When I settle into a place, listening and watching, I don’t try to fool myself that the stories of individuals are themselves arguments.  I just believe that better arguments, maybe even better policies, get formulated when we know more about ordinary lives.

I’ve just finished reading investigative journalist Katherine Boo’s first book, Behind the Beautiful Forevers, about life in a Mumbai airport slum in a quickly expanding global India. She writes beautifully about this desperate, ignored, yet still wanting to be hopeful, undercity. Her work before this project has focused on poverty in the United States, so there are interesting parallels. One award-winning New Yorker piece is called The Marriage Cure, in which she documents the painstaking everyday lives of two women from an Oklahoma public-housing project. In both, you come to know the characters as neighbors, understand their motivations, and ride the ebb and flow of their optimism and despair.

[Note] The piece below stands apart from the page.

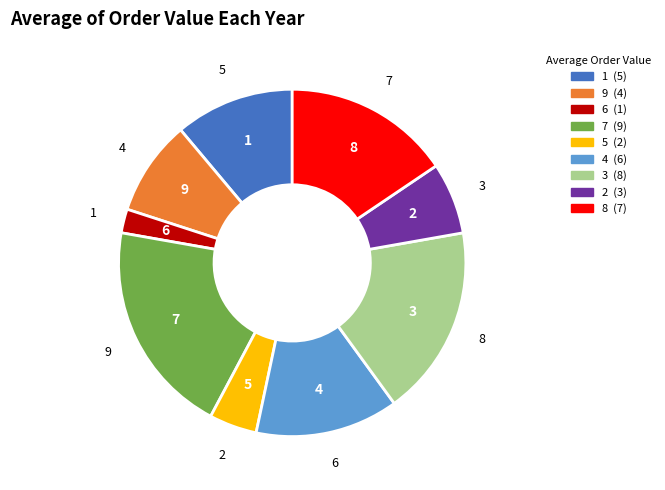

Combined, do 2 and 5 account for over 50%?

No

The quotation above is from the Author’s Note to Behind the Beautiful Forevers, describing her process and intent. It reflects what I see as the strength of these stories, namely that they are just that – captivating stories. We all shape our lives around stories, mostly our own and those in our immediate web of connections. The more we extend that web to those we might otherwise overlook, the better we are able to comprehend what constitutes this life and what might make it better.

I believe our DukeImmerse students are engaged in that process when they conduct life story interviews with Bhutanese and Iraqi refugees. DukeImmerse is an intensive, semester-long research-based course of study. The causes and implications of forced migration are addressed from a variety of methodological, theoretical, disciplinary and political perspectives, all of which contribute to understanding of an incredibly complex global phenomenon. Certainly a palpable and irreplaceable perspective is that of the refugees themselves, sharing stories of their everyday lives.

The life story interviews have been translated to a larger audience through the production of the DukeImmerse: Uprooted/Rerouted Monologues. As an audience member at the performance, or a viewer of the videos online, we also are able to extend our story webs. We may then be motivated to formulate arguments and policy ideas. At the very least, though, we are more conscious of how our stories connect and overlap – the things we value and celebrate; the things we struggle with and despise; the changes we might like to see in the future; the ways in which we find meaning even in a very imperfect present.